━━━ Records for this task ━━━

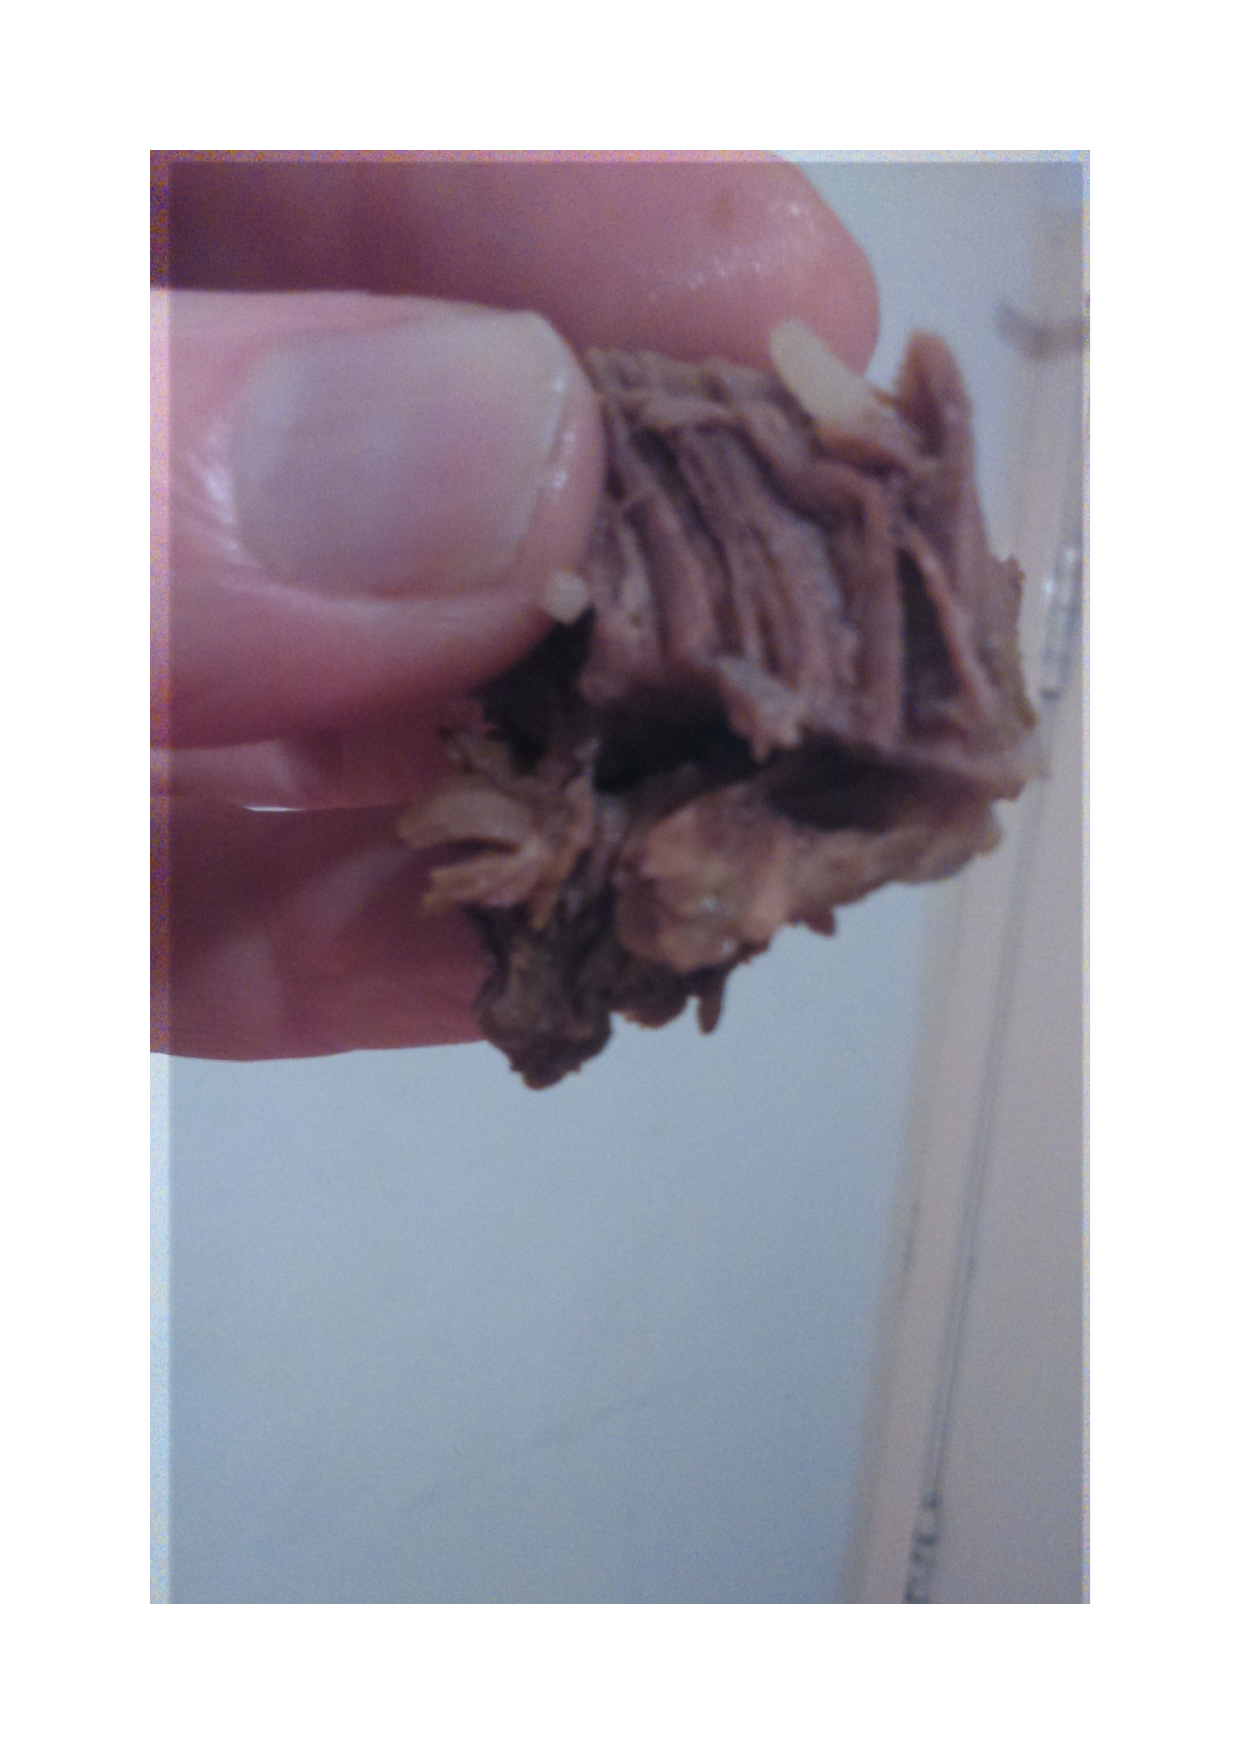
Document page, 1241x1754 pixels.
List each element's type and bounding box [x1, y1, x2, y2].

picture [150, 150, 1091, 1604]
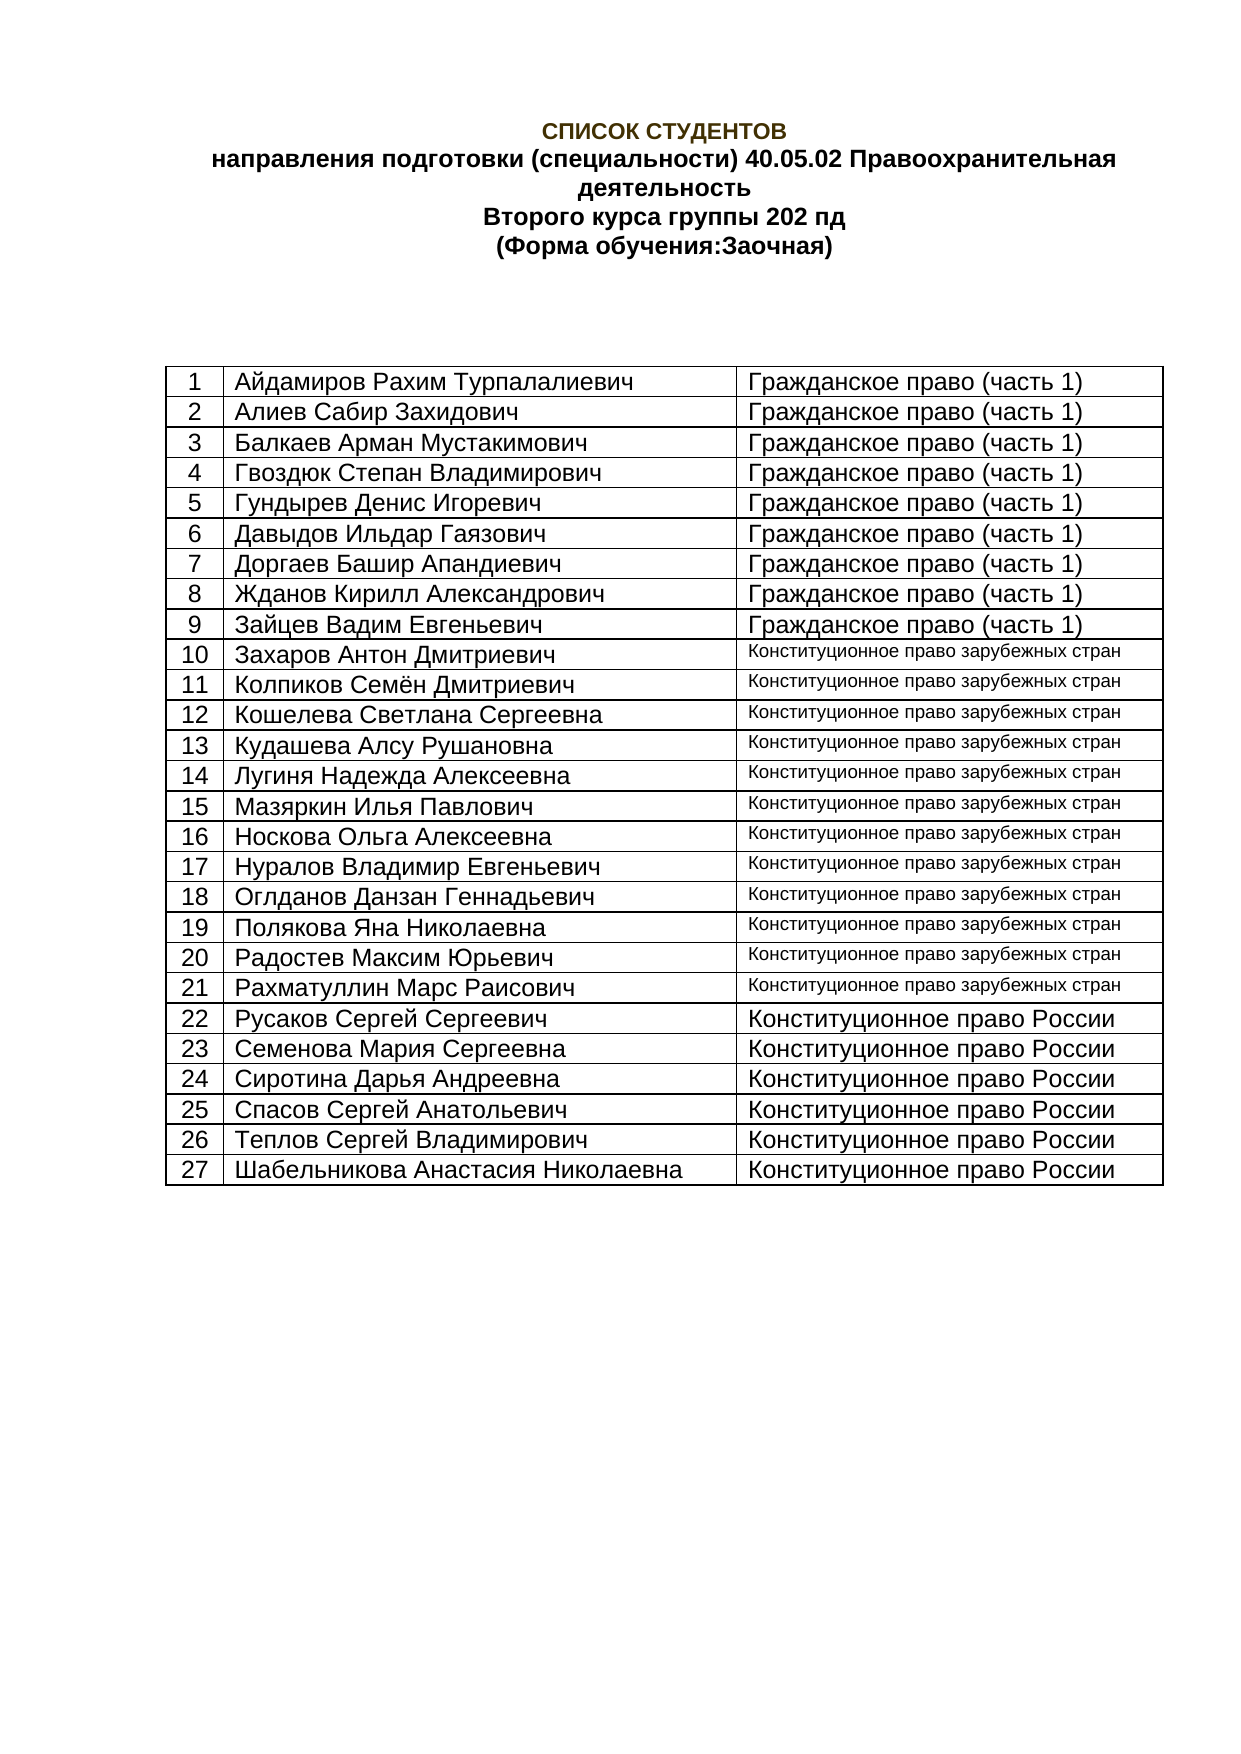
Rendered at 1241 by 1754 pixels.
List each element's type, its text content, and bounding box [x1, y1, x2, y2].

table_cell Гражданское право (часть 1) [737, 519, 1162, 547]
table_cell (Форма обучения:Заочная) [166, 231, 1163, 259]
table_cell Лугиня Надежда Алексеевна [224, 761, 736, 790]
table_cell Нуралов Владимир Евгеньевич [224, 852, 736, 881]
table_cell Конституционное право зарубежных стран [737, 701, 1162, 729]
table_cell Конституционное право зарубежных стран [737, 731, 1162, 759]
table_cell 19 [167, 913, 223, 941]
table_cell Русаков Сергей Сергеевич [224, 1004, 736, 1032]
table_cell Второго курса группы 202 пд [166, 202, 1163, 231]
table_cell Конституционное право России [737, 1064, 1162, 1093]
table_cell 22 [167, 1004, 223, 1032]
table_cell Конституционное право зарубежных стран [737, 822, 1162, 851]
table_cell Колпиков Семён Дмитриевич [224, 670, 736, 699]
table_cell Конституционное право зарубежных стран [737, 943, 1162, 972]
table_cell Гражданское право (часть 1) [737, 397, 1162, 426]
table_cell Теплов Сергей Владимирович [224, 1125, 736, 1154]
table_cell 6 [167, 519, 223, 547]
table_cell Гражданское право (часть 1) [737, 579, 1162, 608]
table_header СПИСОК СТУДЕНТОВ [166, 118, 1163, 144]
table_cell Семенова Мария Сергеевна [224, 1034, 736, 1063]
table_cell Носкова Ольга Алексеевна [224, 822, 736, 851]
table_cell Конституционное право зарубежных стран [737, 913, 1162, 941]
table_cell 9 [167, 610, 223, 638]
table_cell Зайцев Вадим Евгеньевич [224, 610, 736, 638]
table_cell Гундырев Денис Игоревич [224, 488, 736, 517]
table_cell 27 [167, 1155, 223, 1184]
table_cell 5 [167, 488, 223, 517]
table_cell Конституционное право России [737, 1125, 1162, 1154]
table_cell Алиев Сабир Захидович [224, 397, 736, 426]
table_cell Конституционное право зарубежных стран [737, 882, 1162, 911]
table_cell 16 [167, 822, 223, 851]
table_cell Кошелева Светлана Сергеевна [224, 701, 736, 729]
table_cell Давыдов Ильдар Гаязович [224, 519, 736, 547]
table_cell Мазяркин Илья Павлович [224, 792, 736, 820]
table_cell Полякова Яна Николаевна [224, 913, 736, 941]
table_cell 12 [167, 701, 223, 729]
table_cell Конституционное право зарубежных стран [737, 973, 1162, 1002]
table_cell 3 [167, 428, 223, 456]
table_cell 4 [167, 458, 223, 487]
table_cell Жданов Кирилл Александрович [224, 579, 736, 608]
table_cell 7 [167, 549, 223, 578]
table_cell 18 [167, 882, 223, 911]
table_cell 17 [167, 852, 223, 881]
table_cell Гражданское право (часть 1) [737, 458, 1162, 487]
table_cell Конституционное право зарубежных стран [737, 761, 1162, 790]
table_cell Конституционное право России [737, 1034, 1162, 1063]
table_cell Гражданское право (часть 1) [737, 549, 1162, 578]
table_header Айдамиров Рахим Турпалалиевич [224, 367, 736, 396]
table_cell 25 [167, 1095, 223, 1123]
table_cell Гражданское право (часть 1) [737, 428, 1162, 456]
table_cell 10 [167, 640, 223, 669]
table_cell 24 [167, 1064, 223, 1093]
table_cell Рахматуллин Марс Раисович [224, 973, 736, 1002]
table_cell Конституционное право России [737, 1155, 1162, 1184]
table_cell 26 [167, 1125, 223, 1154]
table_cell Спасов Сергей Анатольевич [224, 1095, 736, 1123]
table_cell направления подготовки (специальности) 40.05.02 Правоохранительная деятельность [166, 145, 1163, 202]
table_cell 13 [167, 731, 223, 759]
table_cell Гражданское право (часть 1) [737, 610, 1162, 638]
table_cell 8 [167, 579, 223, 608]
table_cell Оглданов Данзан Геннадьевич [224, 882, 736, 911]
table_cell Кудашева Алсу Рушановна [224, 731, 736, 759]
table_cell 11 [167, 670, 223, 699]
table_cell 2 [167, 397, 223, 426]
table_cell Гражданское право (часть 1) [737, 488, 1162, 517]
table_cell 15 [167, 792, 223, 820]
table_cell Конституционное право России [737, 1095, 1162, 1123]
table_cell Конституционное право зарубежных стран [737, 670, 1162, 699]
table_cell 23 [167, 1034, 223, 1063]
table_cell 14 [167, 761, 223, 790]
table_cell Балкаев Арман Мустакимович [224, 428, 736, 456]
table_cell Конституционное право зарубежных стран [737, 640, 1162, 669]
table_cell Захаров Антон Дмитриевич [224, 640, 736, 669]
table_header 1 [167, 367, 223, 396]
table_cell Радостев Максим Юрьевич [224, 943, 736, 972]
table_cell Конституционное право зарубежных стран [737, 792, 1162, 820]
table_cell Сиротина Дарья Андреевна [224, 1064, 736, 1093]
table_cell Гвоздюк Степан Владимирович [224, 458, 736, 487]
table_cell 20 [167, 943, 223, 972]
table_header Гражданское право (часть 1) [737, 367, 1162, 396]
table_cell 21 [167, 973, 223, 1002]
table_cell Конституционное право России [737, 1004, 1162, 1032]
table_cell Конституционное право зарубежных стран [737, 852, 1162, 881]
table_cell Шабельникова Анастасия Николаевна [224, 1155, 736, 1184]
table_cell Доргаев Башир Апандиевич [224, 549, 736, 578]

━━━

● **What needs to be done**: Transcribe the whole listing exactly. Pictures stay out of your copy.

● **Answer to this problem**:
Document page, 1241x1754 pixels.
List each element's type and bounding box [x1, y1, x2, y2].

picture [150, 150, 1091, 1604]
Rendered at 1241 by 1754 pixels.
List each element's type, its text content, and bounding box [x1, y1, x2, y2].

table_cell Гражданское право (часть 1) [737, 519, 1162, 547]
table_cell (Форма обучения:Заочная) [166, 231, 1163, 259]
table_cell Лугиня Надежда Алексеевна [224, 761, 736, 790]
table_cell Нуралов Владимир Евгеньевич [224, 852, 736, 881]
table_cell Конституционное право зарубежных стран [737, 701, 1162, 729]
table_cell Конституционное право зарубежных стран [737, 731, 1162, 759]
table_cell 19 [167, 913, 223, 941]
table_cell Русаков Сергей Сергеевич [224, 1004, 736, 1032]
table_cell Второго курса группы 202 пд [166, 202, 1163, 231]
table_cell Конституционное право России [737, 1064, 1162, 1093]
table_cell 22 [167, 1004, 223, 1032]
table_cell Конституционное право зарубежных стран [737, 822, 1162, 851]
table_cell Колпиков Семён Дмитриевич [224, 670, 736, 699]
table_cell Конституционное право зарубежных стран [737, 943, 1162, 972]
table_cell Гражданское право (часть 1) [737, 397, 1162, 426]
table_cell Теплов Сергей Владимирович [224, 1125, 736, 1154]
table_cell 6 [167, 519, 223, 547]
table_cell Гражданское право (часть 1) [737, 579, 1162, 608]
table_header СПИСОК СТУДЕНТОВ [166, 118, 1163, 144]
table_cell Семенова Мария Сергеевна [224, 1034, 736, 1063]
table_cell Носкова Ольга Алексеевна [224, 822, 736, 851]
table_cell Конституционное право зарубежных стран [737, 913, 1162, 941]
table_cell 9 [167, 610, 223, 638]
table_cell Зайцев Вадим Евгеньевич [224, 610, 736, 638]
table_cell Гундырев Денис Игоревич [224, 488, 736, 517]
table_cell 27 [167, 1155, 223, 1184]
table_cell 5 [167, 488, 223, 517]
table_cell Конституционное право России [737, 1125, 1162, 1154]
table_cell Алиев Сабир Захидович [224, 397, 736, 426]
table_cell Конституционное право зарубежных стран [737, 882, 1162, 911]
table_cell 16 [167, 822, 223, 851]
table_cell Кошелева Светлана Сергеевна [224, 701, 736, 729]
table_cell Давыдов Ильдар Гаязович [224, 519, 736, 547]
table_cell Мазяркин Илья Павлович [224, 792, 736, 820]
table_cell Полякова Яна Николаевна [224, 913, 736, 941]
table_cell 12 [167, 701, 223, 729]
table_cell Конституционное право зарубежных стран [737, 973, 1162, 1002]
table_cell 3 [167, 428, 223, 456]
table_cell 4 [167, 458, 223, 487]
table_cell Жданов Кирилл Александрович [224, 579, 736, 608]
table_cell 7 [167, 549, 223, 578]
table_cell 18 [167, 882, 223, 911]
table_cell 17 [167, 852, 223, 881]
table_cell Гражданское право (часть 1) [737, 458, 1162, 487]
table_cell Конституционное право зарубежных стран [737, 761, 1162, 790]
table_cell Конституционное право России [737, 1034, 1162, 1063]
table_cell Гражданское право (часть 1) [737, 549, 1162, 578]
table_header Айдамиров Рахим Турпалалиевич [224, 367, 736, 396]
table_cell 25 [167, 1095, 223, 1123]
table_cell Гражданское право (часть 1) [737, 428, 1162, 456]
table_cell 10 [167, 640, 223, 669]
table_cell 24 [167, 1064, 223, 1093]
table_cell Рахматуллин Марс Раисович [224, 973, 736, 1002]
table_cell Конституционное право России [737, 1155, 1162, 1184]
table_cell 26 [167, 1125, 223, 1154]
table_cell Спасов Сергей Анатольевич [224, 1095, 736, 1123]
table_cell направления подготовки (специальности) 40.05.02 Правоохранительная деятельность [166, 145, 1163, 202]
table_cell 13 [167, 731, 223, 759]
table_cell Гражданское право (часть 1) [737, 610, 1162, 638]
table_cell 8 [167, 579, 223, 608]
table_cell Оглданов Данзан Геннадьевич [224, 882, 736, 911]
table_cell Кудашева Алсу Рушановна [224, 731, 736, 759]
table_cell 11 [167, 670, 223, 699]
table_cell 2 [167, 397, 223, 426]
table_cell Гражданское право (часть 1) [737, 488, 1162, 517]
table_cell 15 [167, 792, 223, 820]
table_cell Конституционное право России [737, 1095, 1162, 1123]
table_cell Конституционное право зарубежных стран [737, 670, 1162, 699]
table_cell 23 [167, 1034, 223, 1063]
table_cell 14 [167, 761, 223, 790]
table_cell Балкаев Арман Мустакимович [224, 428, 736, 456]
table_cell Конституционное право зарубежных стран [737, 640, 1162, 669]
table_cell Захаров Антон Дмитриевич [224, 640, 736, 669]
table_header 1 [167, 367, 223, 396]
table_cell Радостев Максим Юрьевич [224, 943, 736, 972]
table_cell Конституционное право зарубежных стран [737, 792, 1162, 820]
table_cell Сиротина Дарья Андреевна [224, 1064, 736, 1093]
table_cell Гвоздюк Степан Владимирович [224, 458, 736, 487]
table_cell 20 [167, 943, 223, 972]
table_header Гражданское право (часть 1) [737, 367, 1162, 396]
table_cell 21 [167, 973, 223, 1002]
table_cell Конституционное право России [737, 1004, 1162, 1032]
table_cell Конституционное право зарубежных стран [737, 852, 1162, 881]
table_cell Шабельникова Анастасия Николаевна [224, 1155, 736, 1184]
table_cell Доргаев Башир Апандиевич [224, 549, 736, 578]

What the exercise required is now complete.